The magnetic susceptibility of an antiferromagnetic material typically shows a maximum at the Néel temperature. In contrast, at the transition between the ferromagnetic to the paramagnetic phases the susceptibility will diverge. In the antiferromagnetic case, a divergence is observed in the staggered susceptibility.

Various microscopic (exchange) interactions between the magnetic moments or spins may lead to antiferromagnetic structures. In the simplest case, one may consider an Ising model on a bipartite lattice, e.g. the simple cubic lattice, with couplings between spins at nearest neighbor sites. Depending on the sign of that interaction, ferromagnetic or antiferromagnetic order will result. Geometrical frustration or competing ferro- and antiferromagnetic interactions may lead to different and, perhaps, more complicated magnetic structures.

Geometric Frustration

Unlike ferromagnetism, anti-ferromagnetic interactions can lead to multiple optimal states. In one dimension, the anti-ferromagnetic ground state is an alternating series of spins: up, down, up, down, etc. Yet in two dimensions, multiple ground states can occur.

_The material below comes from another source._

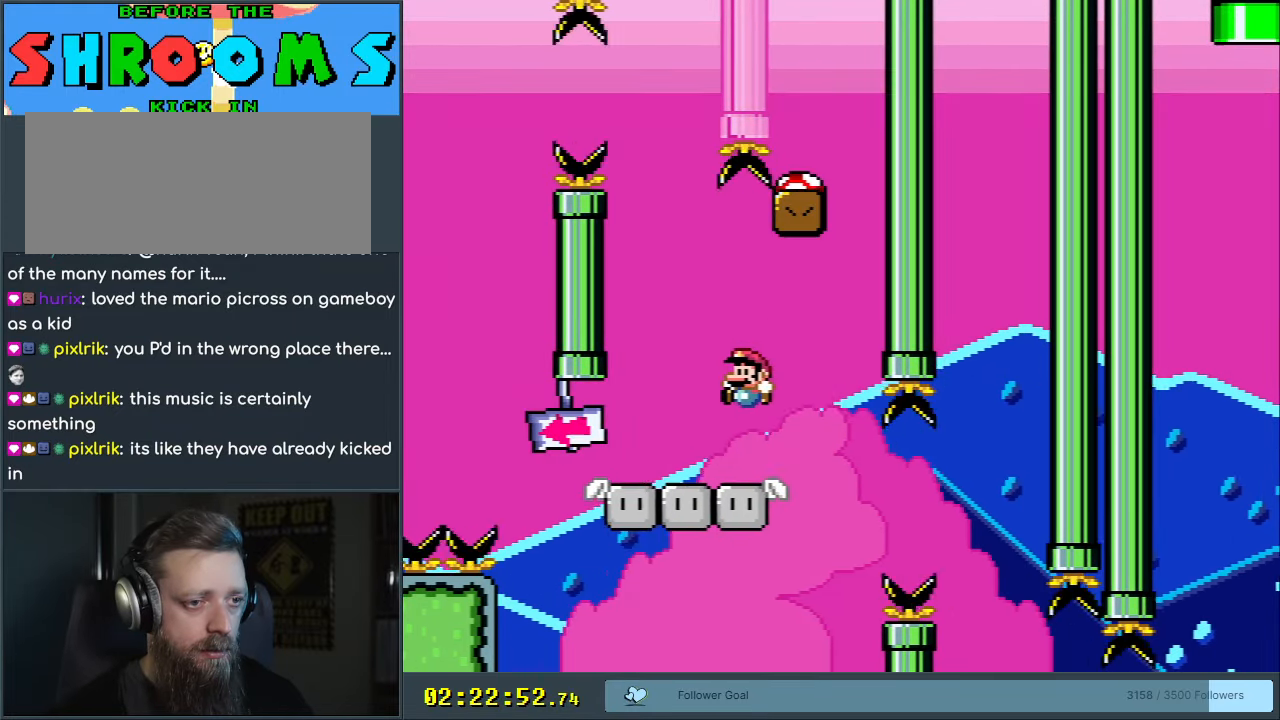
{"buttons": ["Y"], "events": [[33, "DPAD_RIGHT", "down"], [133, "DPAD_RIGHT", "up"], [383, "DPAD_LEFT", "down"], [417, "DPAD_LEFT", "up"]]}
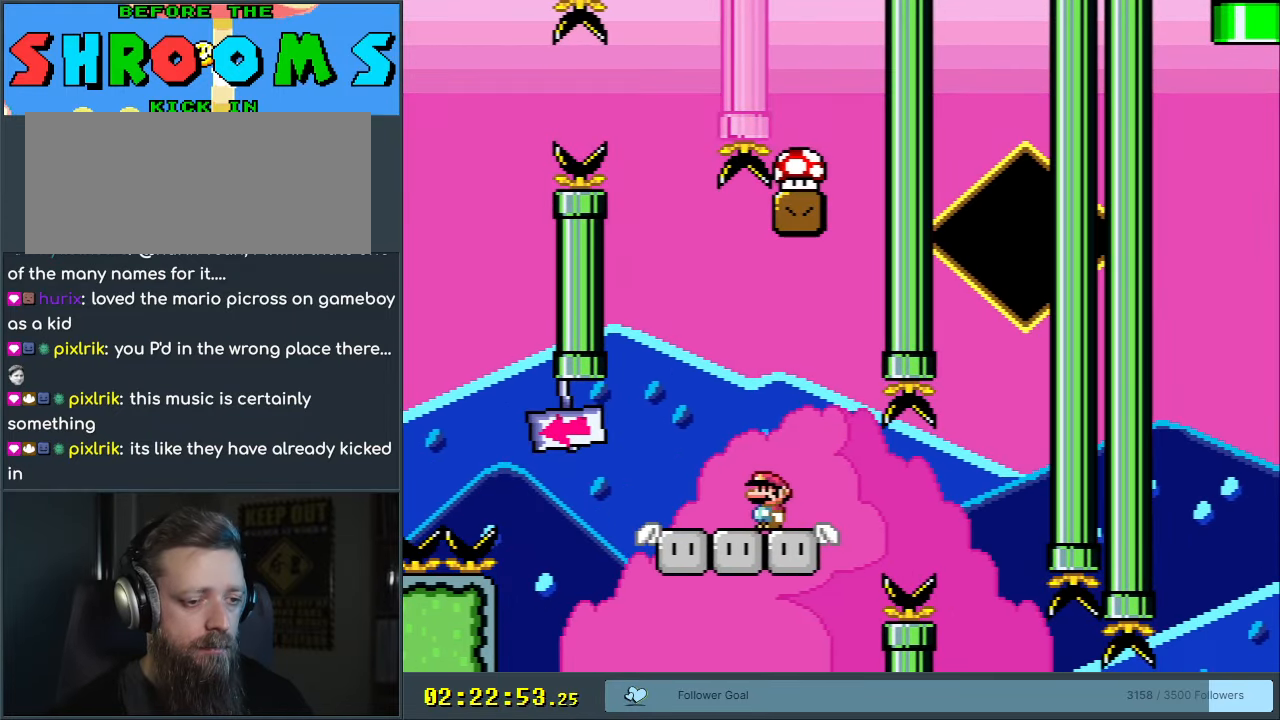
{"buttons": ["B", "Y", "DPAD_LEFT"], "events": [[200, "DPAD_LEFT", "down"], [317, "DPAD_LEFT", "up"], [450, "DPAD_LEFT", "down"], [500, "B", "down"]]}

Consider an equilateral triangle with three spins, one on each vertex. If each spin can take on only two values (up or down), there are 23 = 8 possible states of the system, six of which are ground states. The two situations which are not ground states are when all three spins are up or are all down. In any of the other six states, there will be two favorable interactions and one unfavorable one. This illustrates frustration: the inability of the system to find a single ground state. This type of magnetic behavior has been found in minerals that have a crystal stacking structure such as a Kagome lattice or hexagonal lattice.

There are also examples of disordered materials, such as iron phosphate glasses that become antiferromagnetic below their Néel temperature. These disordered networks ‘frustrate’ the antiparallelism of adjacent spins; i.e. it is not possible to construct a network where each spin is surrounded by opposite neighbour spins. It can only be determined that the average correlation of neighbour spins is antiferromagnetic. This type of magnetism is sometimes called speromagnetism.